DESCRIPTION OF THE TASK:
Restate word for word the lines in the listing below, starting at the line containing "[712,223,910,236] Auto-fill from" and ending at the line containing "[712,258,910,271] Auto-fill from", both included; leave out the rest.

EXCERPTED RECORDS:
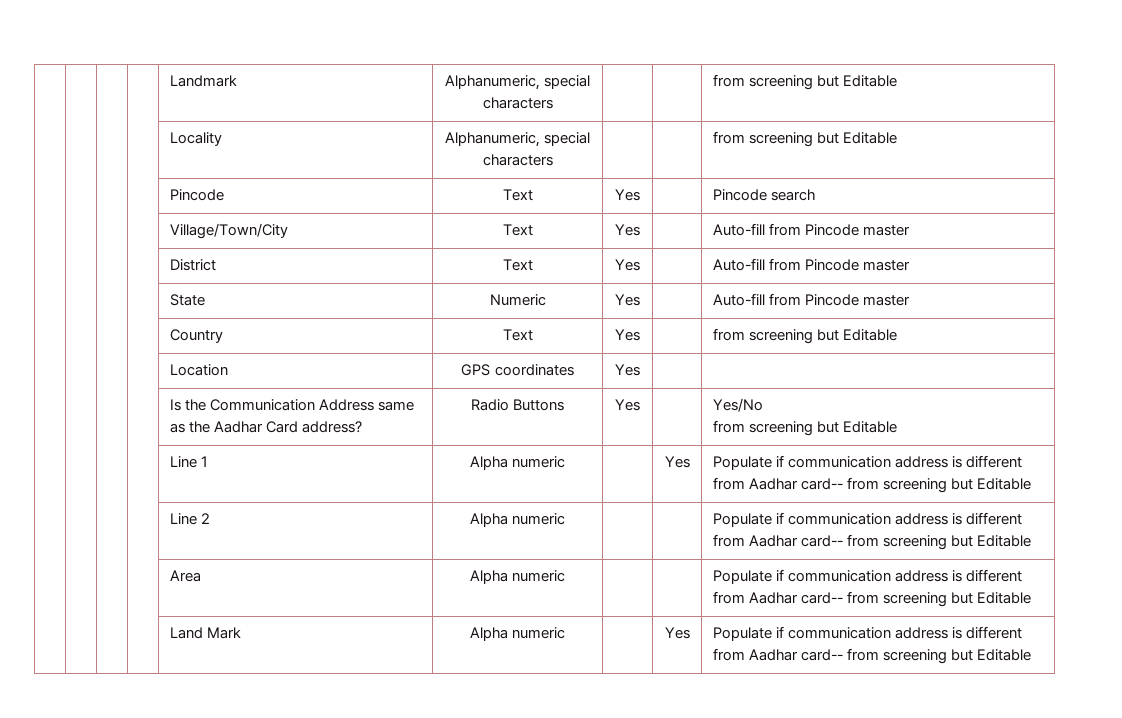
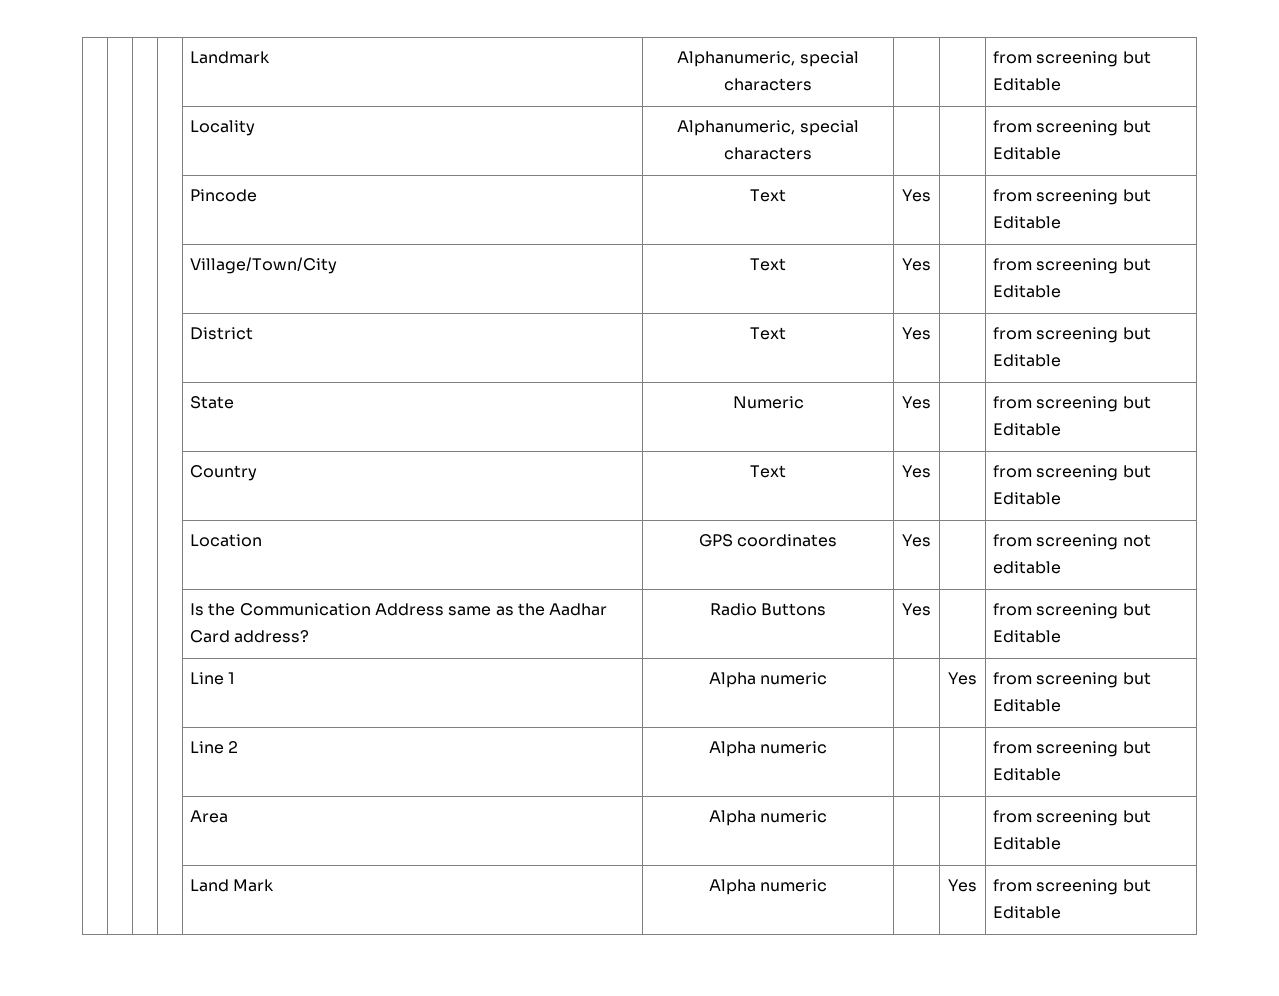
[712,189,815,201] Pincode search -> [993,189,1151,205] [993,216,1062,229] from screening but Editable
[712,223,910,236] Auto-fill from Pincode master -> [993,258,1151,274] [993,285,1062,298] from screening but Editable
[712,258,910,271] Auto-fill from Pincode master -> [993,327,1151,343] [993,354,1062,367] from screening but Editable
[712,293,910,306] Auto-fill from Pincode master -> [993,396,1151,412] [993,423,1062,436] from screening but Editable
(640, 370) none -> [993,534,1151,550] [993,561,1062,574] from screening not editable
[712,398,763,412] Yes/No // -> (931, 609) none
[712,455,1023,470] [712,477,843,490] Populate if communication address is different from Aadhar card-- -> (977, 678) none
[712,512,1023,527] [712,534,843,547] Populate if communication address is different from Aadhar card-- -> (828, 747) none
[712,569,1023,584] [712,591,843,604] Populate if communication address is different from Aadhar card-- -> (828, 816) none
[712,626,1023,641] [712,648,843,661] Populate if communication address is different from Aadhar card-- -> (977, 885) none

OUTPUT OF THE EXERCISE:
[712,223,910,236] Auto-fill from Pincode master -> [993,258,1151,274] [993,285,1062,298] from screening but Editable
[712,258,910,271] Auto-fill from Pincode master -> [993,327,1151,343] [993,354,1062,367] from screening but Editable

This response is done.